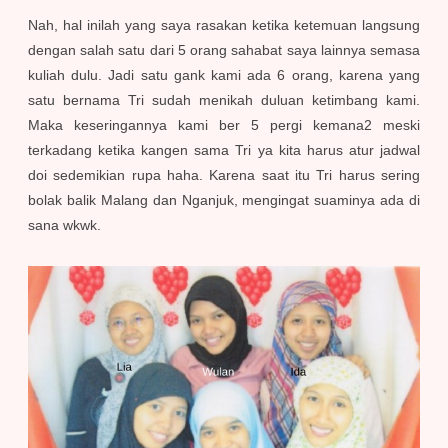
Nah, hal inilah yang saya rasakan ketika ketemuan langsung
dengan salah satu dari 5 orang sahabat saya lainnya semasa
kuliah dulu. Jadi satu gank kami ada 6 orang, karena yang
satu bernama Tri sudah menikah duluan ketimbang kami.
Maka keseringannya kami ber 5 pergi kemana2 meski
terkadang ketika kangen sama Tri ya kita harus atur jadwal
doi sedemikian rupa haha. Karena saat itu Tri harus sering
bolak balik Malang dan Nganjuk, mengingat suaminya ada di
sana wkwk.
#####
REQUIRED ACTION: Please transcribe the text of the material above word for word, leaving out the images.

SOLUTION FOR THIS PROBLEM:
Nah, hal inilah yang saya rasakan ketika ketemuan langsung
dengan salah satu dari 5 orang sahabat saya lainnya semasa
kuliah dulu. Jadi satu gank kami ada 6 orang, karena yang
satu bernama Tri sudah menikah duluan ketimbang kami.
Maka keseringannya kami ber 5 pergi kemana2 meski
terkadang ketika kangen sama Tri ya kita harus atur jadwal
doi sedemikian rupa haha. Karena saat itu Tri harus sering
bolak balik Malang dan Nganjuk, mengingat suaminya ada di
sana wkwk.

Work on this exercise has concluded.